→ DATA BLOCK:
------------------------------------------------

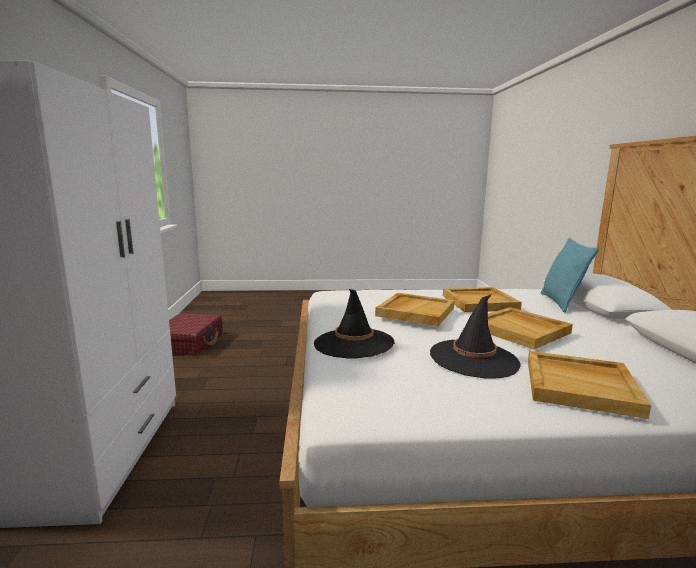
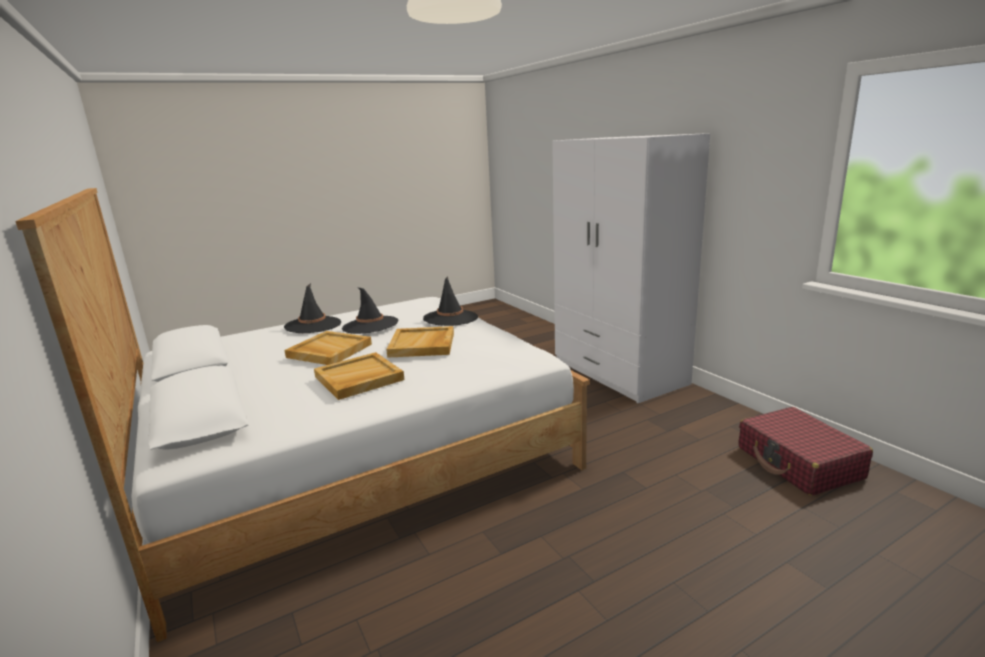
camera: 155 degrees right, 5 degrees up
beige tray [528,351,651,419] -> black hat [284,283,341,333]
turquoise pillow [540,238,599,312] -> none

------------------------------------------------

→ WHAT YOU SHOULD DO:
Give back the entire listing verbatim, without the pictures.

→ WRITTEN SOLUTION:
camera: 155 degrees right, 5 degrees up
beige tray [528,351,651,419] -> black hat [284,283,341,333]
turquoise pillow [540,238,599,312] -> none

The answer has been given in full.